### Task statement
Your answer must be an exact copy of the records, minus any pictures.

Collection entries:
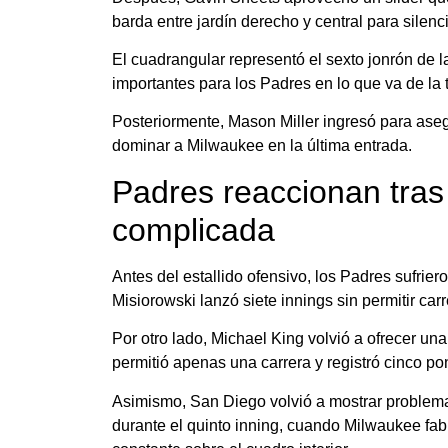
barda entre jardín derecho y central para silenc
El cuadrangular representó el sexto jonrón d
importantes para los Padres en lo que va de la
Posteriormente, Mason Miller ingresó para asegu
dominar a Milwaukee en la última entrada.
Padres reaccionan tras
complicada
Antes del estallido ofensivo, los Padres sufrier
Misiorowski lanzó siete innings sin permitir ca
Por otro lado, Michael King volvió a ofrecer una
permitió apenas una carrera y registró cinco p
Asimismo, San Diego volvió a mostrar problem
durante el quinto inning, cuando Milwaukee fab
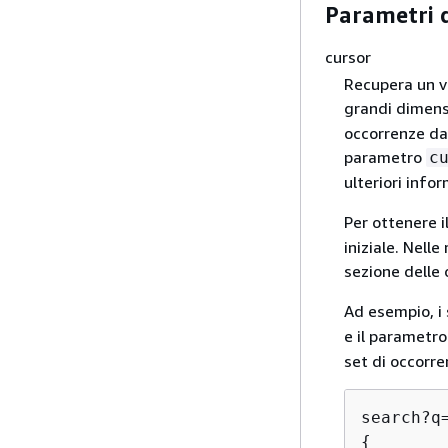
Parametri de
cursor
Recupera un va
grandi dimensi
occorrenze da i
parametro
c
ulteriori info
Per ottenere i
iniziale. Nelle
sezione delle 
Ad esempio, i 
e il parametr
set di occorre
search?q
{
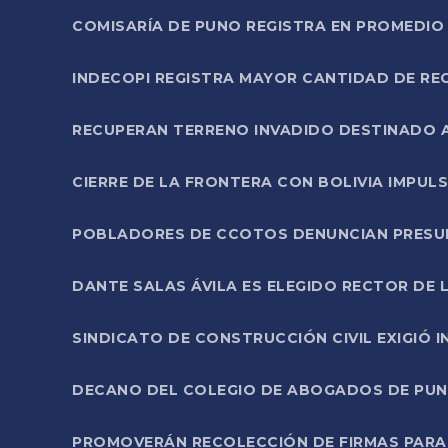
COMISARÍA DE PUNO REGISTRA EN PROMEDIO 
INDECOPI REGISTRA MAYOR CANTIDAD DE RE
RECUPERAN TERRENO INVADIDO DESTINADO 
CIERRE DE LA FRONTERA CON BOLIVIA IMPUL
POBLADORES DE CCOTOS DENUNCIAN PRESUN
DANTE SALAS ÁVILA ES ELEGIDO RECTOR DE 
SINDICATO DE CONSTRUCCIÓN CIVIL EXIGIÓ 
DECANO DEL COLEGIO DE ABOGADOS DE PUNO 
PROMOVERÁN RECOLECCIÓN DE FIRMAS PARA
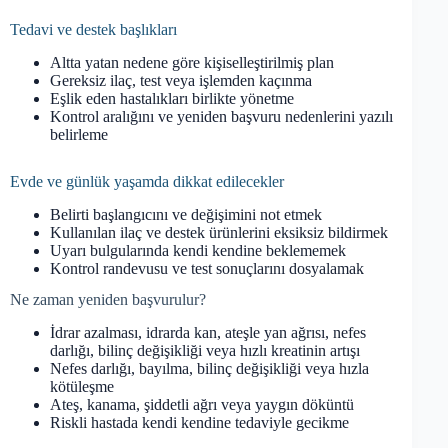
Tedavi ve destek başlıkları
Altta yatan nedene göre kişiselleştirilmiş plan
Gereksiz ilaç, test veya işlemden kaçınma
Eşlik eden hastalıkları birlikte yönetme
Kontrol aralığını ve yeniden başvuru nedenlerini yazılı
belirleme
Evde ve günlük yaşamda dikkat edilecekler
Belirti başlangıcını ve değişimini not etmek
Kullanılan ilaç ve destek ürünlerini eksiksiz bildirmek
Uyarı bulgularında kendi kendine beklememek
Kontrol randevusu ve test sonuçlarını dosyalamak
Ne zaman yeniden başvurulur?
İdrar azalması, idrarda kan, ateşle yan ağrısı, nefes
darlığı, bilinç değişikliği veya hızlı kreatinin artışı
Nefes darlığı, bayılma, bilinç değişikliği veya hızla
kötüleşme
Ateş, kanama, şiddetli ağrı veya yaygın döküntü
Riskli hastada kendi kendine tedaviyle gecikme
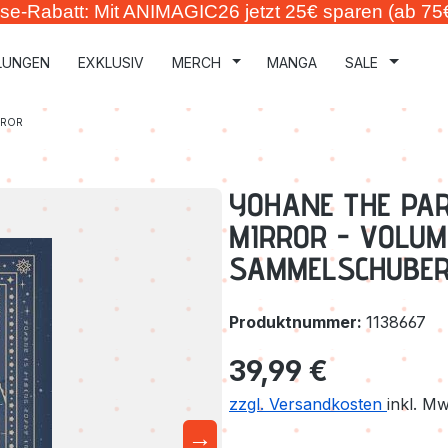
se-Rabatt: Mit ANIMAGIC26 jetzt 25€ sparen (ab 75
LUNGEN
EXKLUSIV
MERCH
MANGA
SALE
RROR
YOHANE THE PAR
MIRROR - VOLUME 
SAMMELSCHUBER
Produktnummer:
1138667
Regulärer Preis:
39,99 €
zzgl. Versandkosten
inkl. M
→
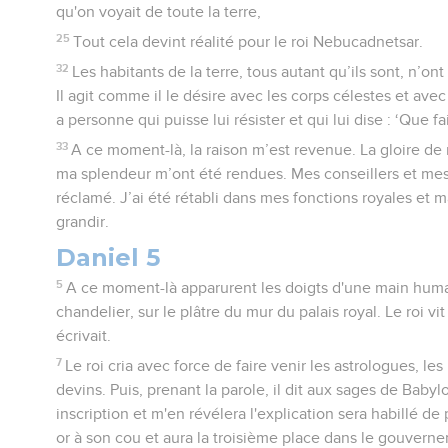
qu'on voyait de toute la terre,
25
Tout cela devint réalité pour le roi Nebucadnetsar.
32
Les habitants de la terre, tous autant qu’ils sont, n’on
Il agit comme il le désire avec les corps célestes et avec l
a personne qui puisse lui résister et qui lui dise : ‘Que fai
33
A ce moment-là, la raison m’est revenue. La gloire d
ma splendeur m’ont été rendues. Mes conseillers et mes
réclamé. J’ai été rétabli dans mes fonctions royales et m
grandir.
Daniel 5
5
A ce moment-là apparurent les doigts d'une main humain
chandelier, sur le plâtre du mur du palais royal. Le roi vi
écrivait.
7
Le roi cria avec force de faire venir les astrologues, le
devins. Puis, prenant la parole, il dit aux sages de Babylo
inscription et m'en révélera l'explication sera habillé de
or à son cou et aura la troisième place dans le gouvern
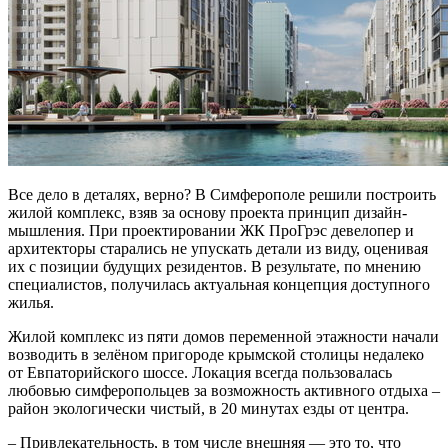
Все дело в деталях, верно? В Симферополе решили построить
жилой комплекс, взяв за основу проекта принцип дизайн-
мышления. При проектировании ЖК ПроГрэс девелопер и
архитекторы старались не упускать детали из виду, оценивая
их с позиции будущих резидентов. В результате, по мнению
специалистов, получилась актуальная концепция доступного
жилья.
Жилой комплекс из пяти домов переменной этажности начали
возводить в зелёном пригороде крымской столицы недалеко
от Евпаторийского шоссе. Локация всегда пользовалась
любовью симферопольцев за возможность активного отдыха –
район экологически чистый, в 20 минутах езды от центра.
– Привлекательность, в том числе внешняя — это то, что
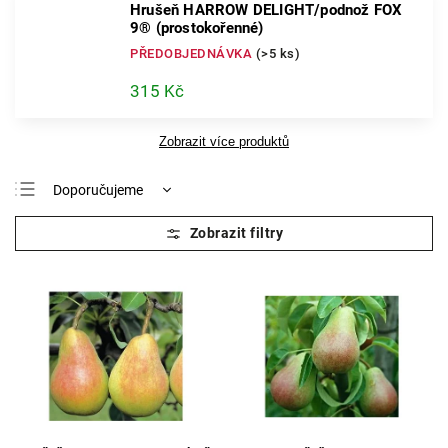
Hrušeň HARROW DELIGHT/podnož FOX
9® (prostokořenné)
PŘEDOBJEDNÁVKA
(>5 ks)
315 Kč
Zobrazit více produktů
Doporučujeme
Nejlevnější
Nejdražší
Nejprodávanější
Abecedně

### Answer below
barda entre jardín derecho y central para silenc
El cuadrangular representó el sexto jonrón d
importantes para los Padres en lo que va de la
Posteriormente, Mason Miller ingresó para asegu
dominar a Milwaukee en la última entrada.
Padres reaccionan tras
complicada
Antes del estallido ofensivo, los Padres sufrier
Misiorowski lanzó siete innings sin permitir ca
Por otro lado, Michael King volvió a ofrecer una
permitió apenas una carrera y registró cinco p
Asimismo, San Diego volvió a mostrar problem
durante el quinto inning, cuando Milwaukee fab
Parametri de
cursor
Recupera un va
grandi dimensi
occorrenze da i
parametro
c
ulteriori info
Per ottenere i
iniziale. Nelle
sezione delle 
Ad esempio, i 
e il parametr
set di occorre
search?q
{
COMISARÍA DE PUNO REGISTRA EN PROMEDIO 
INDECOPI REGISTRA MAYOR CANTIDAD DE RE
RECUPERAN TERRENO INVADIDO DESTINADO 
CIERRE DE LA FRONTERA CON BOLIVIA IMPUL
POBLADORES DE CCOTOS DENUNCIAN PRESUN
DANTE SALAS ÁVILA ES ELEGIDO RECTOR DE 
SINDICATO DE CONSTRUCCIÓN CIVIL EXIGIÓ 
DECANO DEL COLEGIO DE ABOGADOS DE PUNO 
PROMOVERÁN RECOLECCIÓN DE FIRMAS PARA
Tedavi ve destek başlıkları
Altta yatan nedene göre kişiselleştirilmiş plan
Gereksiz ilaç, test veya işlemden kaçınma
Eşlik eden hastalıkları birlikte yönetme
Kontrol aralığını ve yeniden başvuru nedenlerini yazılı
belirleme
Evde ve günlük yaşamda dikkat edilecekler
Belirti başlangıcını ve değişimini not etmek
Kullanılan ilaç ve destek ürünlerini eksiksiz bildirmek
Uyarı bulgularında kendi kendine beklememek
Kontrol randevusu ve test sonuçlarını dosyalamak
Ne zaman yeniden başvurulur?
İdrar azalması, idrarda kan, ateşle yan ağrısı, nefes
darlığı, bilinç değişikliği veya hızlı kreatinin artışı
Nefes darlığı, bayılma, bilinç değişikliği veya hızla
kötüleşme
Ateş, kanama, şiddetli ağrı veya yaygın döküntü
Riskli hastada kendi kendine tedaviyle gecikme
se-Rabatt: Mit ANIMAGIC26 jetzt 25€ sparen (ab 75
LUNGEN
EXKLUSIV
MERCH
MANGA
SALE
RROR
YOHANE THE PAR
MIRROR - VOLUME 
SAMMELSCHUBER
Produktnummer:
1138667
Regulärer Preis:
39,99 €
zzgl. Versandkosten
inkl. M
→
qu'on voyait de toute la terre,
25
Tout cela devint réalité pour le roi Nebucadnetsar.
32
Les habitants de la terre, tous autant qu’ils sont, n’on
Il agit comme il le désire avec les corps célestes et avec l
a personne qui puisse lui résister et qui lui dise : ‘Que fai
33
A ce moment-là, la raison m’est revenue. La gloire d
ma splendeur m’ont été rendues. Mes conseillers et mes
réclamé. J’ai été rétabli dans mes fonctions royales et m
grandir.
Daniel 5
5
A ce moment-là apparurent les doigts d'une main humain
chandelier, sur le plâtre du mur du palais royal. Le roi vi
écrivait.
7
Le roi cria avec force de faire venir les astrologues, le
devins. Puis, prenant la parole, il dit aux sages de Babylo
inscription et m'en révélera l'explication sera habillé de
or à son cou et aura la troisième place dans le gouvern
Все дело в деталях, верно? В Симферополе решили построить
жилой комплекс, взяв за основу проекта принцип дизайн-
мышления. При проектировании ЖК ПроГрэс девелопер и
архитекторы старались не упускать детали из виду, оценивая
их с позиции будущих резидентов. В результате, по мнению
специалистов, получилась актуальная концепция доступного
жилья.
Жилой комплекс из пяти домов переменной этажности начали
возводить в зелёном пригороде крымской столицы недалеко
от Евпаторийского шоссе. Локация всегда пользовалась
любовью симферопольцев за возможность активного отдыха –
район экологически чистый, в 20 минутах езды от центра.
– Привлекательность, в том числе внешняя — это то, что
Hrušeň HARROW DELIGHT/podnož FOX
9® (prostokořenné)
PŘEDOBJEDNÁVKA
(>5 ks)
315 Kč
Zobrazit více produktů
Doporučujeme
Nejlevnější
Nejdražší
Nejprodávanější
Abecedně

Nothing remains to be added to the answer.